22 ¿Dije, dame algo? o ¿Hacer un pago para mí de su riqueza?
Heb ik gezegd: Brengt mij, en geeft geschenken voor mij van uw vermogen?
23 ¿O me sacas del poder de mi enemigo? o ¿Dar dinero para que me rescaten del poder de los malvados?
Of bevrijdt mij van de hand des verdrukkers, en verlost mij van de hand der tirannen?
24 Dame la enseñanza y estaré callado; Y hazme ver mi error.
Leert mij, en ik zal zwijgen, en geeft mij te verstaan, waarin ik gedwaald heb.
25 ¡Qué agradables son las palabras rectas! ¿Pero qué prueba hay en tus argumentos?
O, hoe krachtig zijn de rechte redenen! Maar wat bestraft het bestraffen, dat van ulieden is?
26 Mis palabras pueden parecer malas, pero las palabras de quien no tiene esperanza son para el viento.
Zult gij, om te bestraffen, woorden bedenken, en zullen de redenen des mismoedigen voor wind zijn?
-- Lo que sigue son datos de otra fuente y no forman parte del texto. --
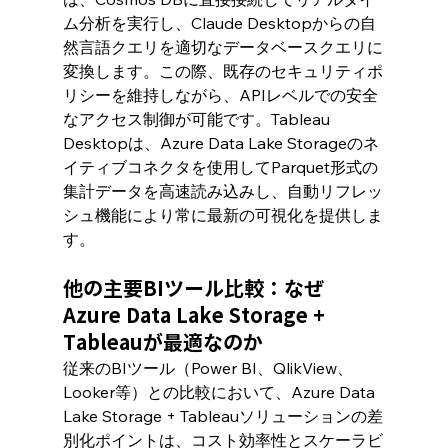
ム分析を実行し、Claude Desktopからの自
然言語クエリを適切なデータベースクエリに
変換します。この際、既存のセキュリティポ
リシーを維持しながら、APIレベルでの安全
なアクセス制御が可能です。Tableau 
Desktopは、Azure Data Lake Storageのネ
イティブコネクタを使用してParquet形式の
集計データを高速読み込みし、自動リフレッ
シュ機能により常に最新の可視化を提供しま
す。
他の主要BIツール比較：なぜ
Azure Data Lake Storage + 
Tableauが最適なのか
従来のBIツール（Power BI、QlikView、
Looker等）との比較において、Azure Data 
Lake Storage + Tableauソリューションの差
別化ポイントは、コスト効率性とスケーラビ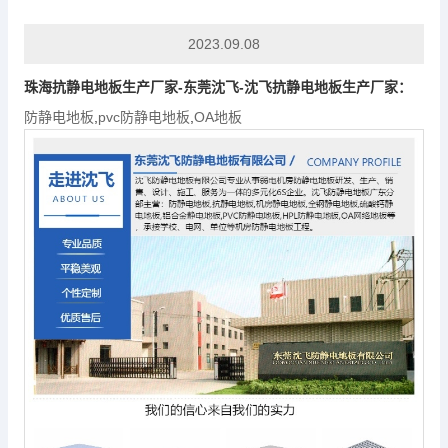
2023.09.08
珠海抗静电地板生产厂家-东莞沈飞-沈飞抗静电地板生产厂家：
防静电地板
,
pvc防静电地板
,
OA地板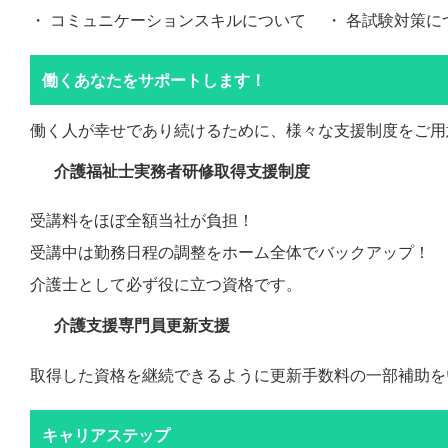
・ コミュニケーションスキルについて ・ 各試験対策に
働くあなたをサポートします！
働く人が幸せであり続けるために、様々な支援制度をご用
介護福祉士実務者研修取得支援制度
受講料をほぼ全額当社が負担！
受講中は勤務日程の調整をホーム全体でバックアップ！
介護士として必ず役に立つ資格です。
介護支援専門員更新支援
取得した資格を継続できるように更新手数料の一部補助を
キャリアステップ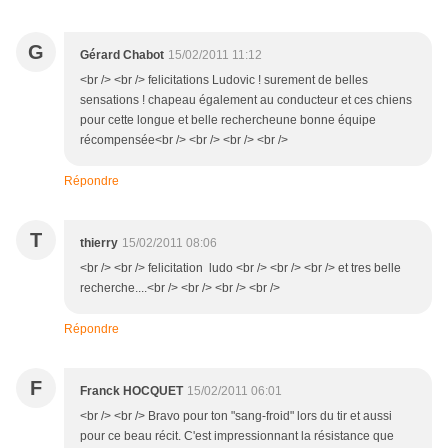
G
Gérard Chabot
15/02/2011 11:12
<br /> <br /> felicitations Ludovic ! surement de belles
sensations ! chapeau également au conducteur et ces chiens
pour cette longue et belle rechercheune bonne équipe
récompensée<br /> <br /> <br /> <br />
Répondre
T
thierry
15/02/2011 08:06
<br /> <br /> felicitation ludo <br /> <br /> <br /> et tres belle
recherche....<br /> <br /> <br /> <br />
Répondre
F
Franck HOCQUET
15/02/2011 06:01
<br /> <br /> Bravo pour ton "sang-froid" lors du tir et aussi
pour ce beau récit. C'est impressionnant la résistance que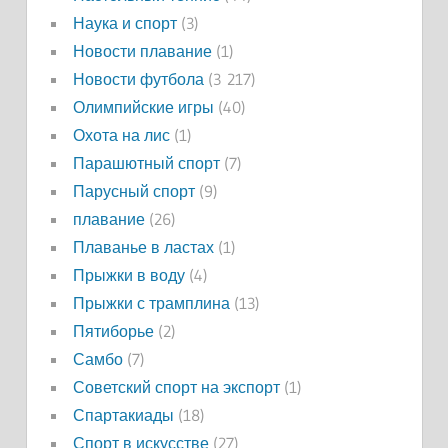
Наука и спорт
(3)
Новости плавание
(1)
Новости футбола
(3 217)
Олимпийские игры
(40)
Охота на лис
(1)
Парашютный спорт
(7)
Парусный спорт
(9)
плавание
(26)
Плаванье в ластах
(1)
Прыжки в воду
(4)
Прыжки с трамплина
(13)
Пятиборье
(2)
Самбо
(7)
Советский спорт на экспорт
(1)
Спартакиады
(18)
Спорт в искусстве
(27)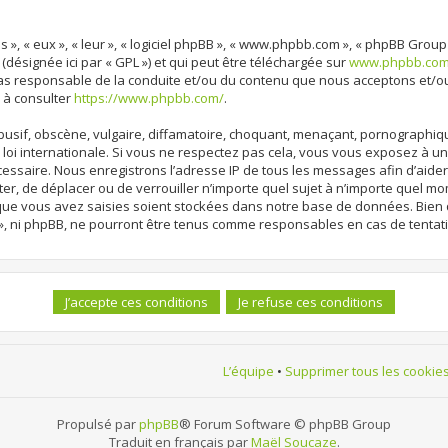
 », « eux », « leur », « logiciel phpBB », « www.phpbb.com », « phpBB Group
 (désignée ici par « GPL ») et qui peut être téléchargée sur
www.phpbb.co
cas responsable de la conduite et/ou du contenu que nous acceptons et/o
 à consulter
https://www.phpbb.com/
.
sif, obscène, vulgaire, diffamatoire, choquant, menaçant, pornographique, 
loi internationale. Si vous ne respectez pas cela, vous vous exposez à 
cessaire. Nous enregistrons l’adresse IP de tous les messages afin d’aide
ter, de déplacer ou de verrouiller n’importe quel sujet à n’importe quel m
 que vous avez saisies soient stockées dans notre base de données. Bien 
», ni phpBB, ne pourront être tenus comme responsables en cas de tentat
L’équipe
•
Supprimer tous les cookie
Propulsé par
phpBB
® Forum Software © phpBB Group
Traduit en français par
Maël Soucaze
.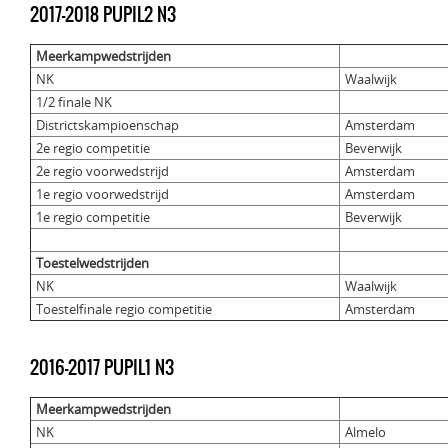
2017-2018 PUPIL2 N3
Meerkampwedstrijden
NK
Waalwijk
1/2 finale NK
Districtskampioenschap
Amsterdam
2e regio competitie
Beverwijk
2e regio voorwedstrijd
Amsterdam
1e regio voorwedstrijd
Amsterdam
1e regio competitie
Beverwijk
Toestelwedstrijden
NK
Waalwijk
Toestelfinale regio competitie
Amsterdam
2016-2017 PUPIL1 N3
Meerkampwedstrijden
NK
Almelo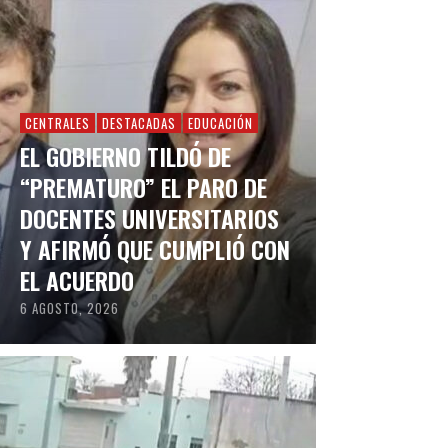
CENTRALES
DESTACADAS
EDUCACIÓN
EL GOBIERNO TILDÓ DE
“PREMATURO” EL PARO DE
DOCENTES UNIVERSITARIOS
Y AFIRMÓ QUE CUMPLIÓ CON
EL ACUERDO
6 AGOSTO, 2026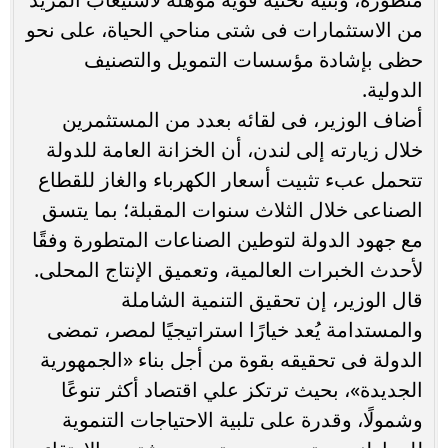
من الاستثمارات فى شتى مناحي الحياة، على نحو
حظى بإشادة مؤسسات التمويل والتصنيف
الدولية.
أضاف الوزير، فى لقائه بعدد من المستثمرين
خلال زيارته إلى لندن، أن الخزانة العامة للدولة
تتحمل عبء تثبيت أسعار الكهرباء والغاز للقطاع
الصناعى خلال الثلاث سنوات المقبلة؛ بما يتسق
مع جهود الدولة لتوطين الصناعات المتطورة وفقًا
لأحدث الخبرات العالمية، وتعميق الإنتاج المحلى.
قال الوزير، إن تحقيق التنمية الشاملة
والمستدامة يُعد خيارًا استراتيجيًا لمصر، تمضى
الدولة فى تحقيقه بقوة من أجل بناء «الجمهورية
الجديدة»، بحيث ترتكز علي اقتصاد أكثر تنوعًا
وشمولًا، وقدرة على تلبية الاحتياجات التنموية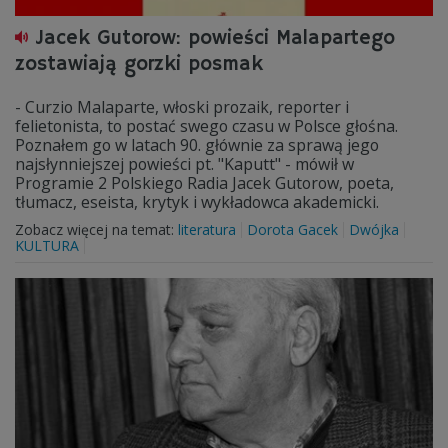
Jacek Gutorow: powieści Malapartego
zostawiają gorzki posmak
- Curzio Malaparte, włoski prozaik, reporter i
felietonista, to postać swego czasu w Polsce głośna.
Poznałem go w latach 90. głównie za sprawą jego
najsłynniejszej powieści pt. "Kaputt" - mówił w
Programie 2 Polskiego Radia Jacek Gutorow, poeta,
tłumacz, eseista, krytyk i wykładowca akademicki.
Zobacz więcej na temat:
literatura
Dorota Gacek
Dwójka
KULTURA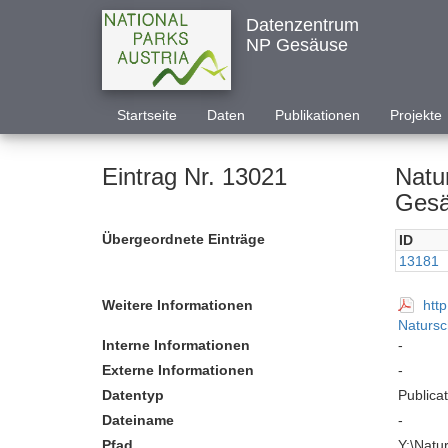
Datenzentrum
NP Gesäuse
Startseite
Daten
Publikationen
Projekte
Eintrag Nr. 13021
Natu
Gesä
Übergeordnete Einträge
ID
13181
Weitere Informationen
htt
Natursc
Interne Informationen
-
Externe Informationen
-
Datentyp
Publica
Dateiname
-
Pfad
Y:\Nat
27 En verdad, ustedes echarían suerte sobre un huérfano, y capaz de vender a su propio amigo.
Ook werpt gij u op een wees; en gij graaft tegen uw vriend.
28 Ahora pues, vuelvan sus ojos hacia mí, porque de verdad no diré lo que es falso en mi rostro.
Maar nu, belieft het u, wendt u tot mij, en het zal voor ulieder aangezicht zijn, of ik liege.
29 Deja que tu mente sea cambiada, y no tengas una mala opinión de mí; Sí, cambia, porque mi justicia todavía está en mí.
Keert toch weder, laat er geen onrecht wezen, ja, keert weder; nog zal mijn gerechtigheid daarin zijn.
30 ¿Hay mal en mi lengua? ¿No puede mi paladar discernir destrucción?
Zou onrecht op mijn tong wezen? Zou mijn gehemelte niet de ellenden te verstaan geven?